Finely chopped roasted chicken breast and thighs
finely chopped onion and celery
chopped toasted walnuts
dried cranberries or dried cherries
salt and pepper
mayo

Mix all together is the amounts you prefer (don't skimp on the walnuts and cranberries).  Let sit in the fridge for 1 hour to meld flavors and spread on your favorite bread, mine is nuts and grains, or fill a hollowed out tomato.  Just enjoy.  *


----------



## Jeekinz (Jan 5, 2009)

Some of these sound real good.  I need to mix mine up a bit.


----------



## Noodlehead (Jan 28, 2009)

I like curry powder in my chicken salad sometimes.


----------



## dave the baker (Jan 29, 2009)

I also add chopped apples, but only to the portion I'm going to consume immediatly.


----------



## toni1948 (Jan 29, 2009)

DramaQueen said:


> *The chicken salad I make is defiinitely not diet material but it's just plain terrific!*
> 
> *CHICKEN SALAD*
> 
> ...


 
     I bet I could use pecans with the dried cherries if I didn't have the toasted walnuts.  I'm thinking this would be wonderful as an appetizer like sliced pinwheels.


----------



## Nadacloo (Jan 29, 2009)

JoeV said:


> I thought all the celebs were busy being PETA supporters and saving the planet? I sure hope their fans don't find out that they are eating something with a face...

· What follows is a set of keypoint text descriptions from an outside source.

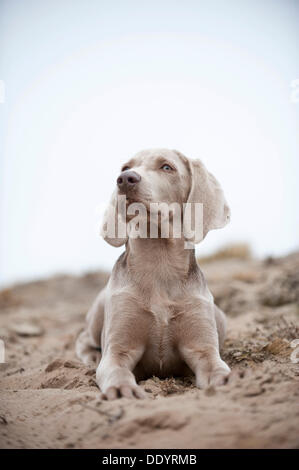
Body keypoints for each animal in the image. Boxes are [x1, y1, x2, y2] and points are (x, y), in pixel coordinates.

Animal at [77, 149, 232, 398]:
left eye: (167, 167)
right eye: (125, 168)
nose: (125, 179)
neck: (160, 263)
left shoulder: (203, 349)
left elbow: (217, 367)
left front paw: (227, 380)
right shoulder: (117, 351)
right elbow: (117, 370)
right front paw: (122, 389)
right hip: (101, 306)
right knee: (83, 337)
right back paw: (92, 356)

Not cool!    You made me spit out my milk!


----------



## Sonne (Feb 17, 2009)

Bare with my noobness. So chicken salad is basically diced chicken with mayo (or other things like suggested, mustard or yogurt) to bind, with just about anything else such as fruits, veggies, herbs, spices etc.

I love chicken salad but when I look for recipes they are all different and was just curious what the basic building blocks were. Also on the salad note, would tuna salad be the same but with tuna instead of chicken?


----------



## kadesma (Feb 17, 2009)

The nice thing about chicken and tuna it can be changed each time you use it..My family loves tuna with dill pickles diced in it plus celery and sliced green onions, then they mix in some mayo and sweet mustard,a few toasted pine nuts and serve on a hollowed out french roll add some lettuce and enjoy

kadesma


----------



## dave the baker (Feb 17, 2009)

Things I wouldn't put in Tuna salad that I would put in Chicken salad: chopped walnuts, raisins, dried cranberries, chopped apples.  That about covers it, as far as I can remember anyway.


----------



## ChefJune (Feb 17, 2009)

I love chicken salad, and often use the whole boiled chicken from my soup to make it.

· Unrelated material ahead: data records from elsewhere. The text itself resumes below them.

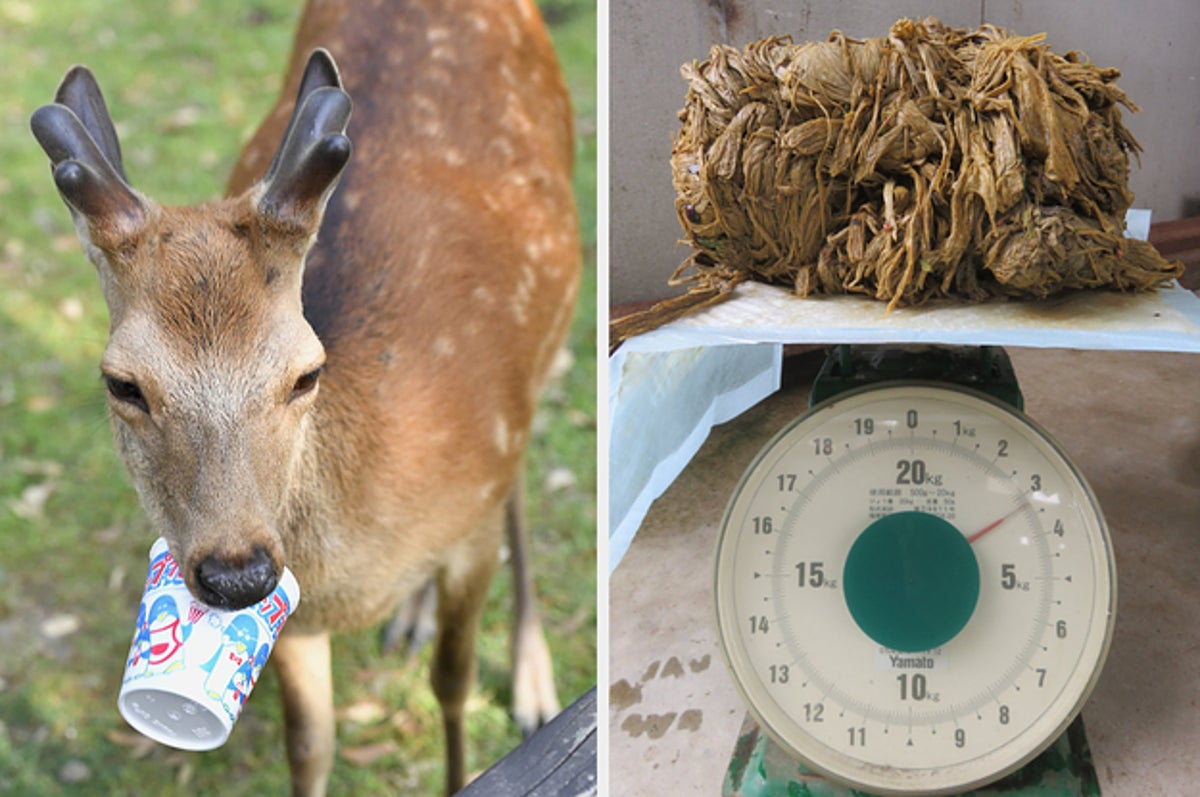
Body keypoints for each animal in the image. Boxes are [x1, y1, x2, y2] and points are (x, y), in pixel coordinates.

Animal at [30, 0, 583, 792]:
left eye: (305, 373)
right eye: (123, 383)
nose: (238, 574)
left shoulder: (473, 523)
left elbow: (451, 682)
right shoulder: (295, 609)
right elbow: (310, 741)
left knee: (523, 480)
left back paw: (533, 680)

Back when I was catering, one of my assistants brought in a recipe for a Mango Chicken Salad that is particularly delicious. The bright flavor of the in-season mango really adds punch!  

I also like it made just with celery and home made mayo and a whisper of fresh herbs from my garden (tarragon, marjoram, lavender leaves and garlic chives).


----------



## expatgirl (Feb 18, 2009)

I like to add some finely chopped green onion or onion flakes (not much though) and a dash of tabasco in addition to celery, eggs, pickle relish and tuna or chicken with Hellman's.......we have a deli that is packed at lunch and they make the best tuna and chicken  salad ever.........you can have it with their homemade rolls or on a gigantic salad..........their lines are out the door..........I'm going to go tomorrow since reading this thread..........


----------